Exercise objective. Transcribe the records from the line containing "right shoulder: (704, 1138)" onward, up to and including the final line, exactly and without anything else.

Stored items from a collection.
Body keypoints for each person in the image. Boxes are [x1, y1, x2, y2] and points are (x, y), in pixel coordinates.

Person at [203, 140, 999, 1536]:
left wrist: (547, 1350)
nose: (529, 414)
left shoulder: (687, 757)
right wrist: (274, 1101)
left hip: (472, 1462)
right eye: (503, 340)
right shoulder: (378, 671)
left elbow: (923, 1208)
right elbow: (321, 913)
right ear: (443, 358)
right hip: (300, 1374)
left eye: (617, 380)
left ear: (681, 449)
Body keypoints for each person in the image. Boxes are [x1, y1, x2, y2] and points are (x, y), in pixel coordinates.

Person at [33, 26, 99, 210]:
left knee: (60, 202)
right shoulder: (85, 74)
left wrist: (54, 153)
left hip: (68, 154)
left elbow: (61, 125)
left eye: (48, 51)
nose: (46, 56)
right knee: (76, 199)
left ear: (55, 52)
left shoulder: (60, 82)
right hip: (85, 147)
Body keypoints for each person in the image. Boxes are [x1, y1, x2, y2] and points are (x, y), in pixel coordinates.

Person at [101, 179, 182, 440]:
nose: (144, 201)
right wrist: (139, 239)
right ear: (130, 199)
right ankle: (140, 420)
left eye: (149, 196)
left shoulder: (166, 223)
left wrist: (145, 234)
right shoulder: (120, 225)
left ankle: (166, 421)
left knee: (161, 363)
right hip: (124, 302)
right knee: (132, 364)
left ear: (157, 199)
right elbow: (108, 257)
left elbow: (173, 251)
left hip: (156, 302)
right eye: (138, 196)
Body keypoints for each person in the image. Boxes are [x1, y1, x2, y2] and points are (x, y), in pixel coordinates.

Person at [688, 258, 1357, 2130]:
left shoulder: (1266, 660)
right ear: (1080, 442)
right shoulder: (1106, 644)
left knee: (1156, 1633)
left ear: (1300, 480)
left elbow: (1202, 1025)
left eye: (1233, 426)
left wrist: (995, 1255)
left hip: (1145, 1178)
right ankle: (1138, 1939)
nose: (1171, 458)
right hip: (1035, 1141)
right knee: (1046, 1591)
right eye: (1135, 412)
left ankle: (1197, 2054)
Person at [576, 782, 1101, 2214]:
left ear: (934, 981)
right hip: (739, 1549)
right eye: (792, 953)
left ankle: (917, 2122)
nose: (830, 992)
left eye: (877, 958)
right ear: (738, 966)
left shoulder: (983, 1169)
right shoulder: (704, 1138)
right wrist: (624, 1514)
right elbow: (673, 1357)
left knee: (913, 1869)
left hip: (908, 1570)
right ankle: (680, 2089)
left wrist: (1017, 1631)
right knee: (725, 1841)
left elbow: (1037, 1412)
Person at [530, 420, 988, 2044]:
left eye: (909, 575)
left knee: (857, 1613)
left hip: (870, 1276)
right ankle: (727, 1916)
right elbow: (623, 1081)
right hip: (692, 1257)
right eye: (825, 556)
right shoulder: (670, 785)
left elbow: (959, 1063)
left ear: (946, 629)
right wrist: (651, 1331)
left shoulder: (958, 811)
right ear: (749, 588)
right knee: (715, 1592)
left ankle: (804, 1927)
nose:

Completed exercise.
right shoulder: (704, 1138)
right wrist: (624, 1514)
right elbow: (673, 1357)
left knee: (913, 1869)
left hip: (908, 1570)
right ankle: (680, 2089)
left wrist: (1017, 1631)
right knee: (725, 1841)
left elbow: (1037, 1412)
Person at [530, 420, 988, 2044]:
left eye: (909, 575)
left knee: (857, 1613)
left hip: (870, 1276)
right ankle: (727, 1916)
right elbow: (623, 1081)
right hip: (692, 1257)
right eye: (825, 556)
right shoulder: (670, 785)
left elbow: (959, 1063)
left ear: (946, 629)
right wrist: (651, 1331)
left shoulder: (958, 811)
right ear: (749, 588)
right knee: (715, 1592)
left ankle: (804, 1927)
nose:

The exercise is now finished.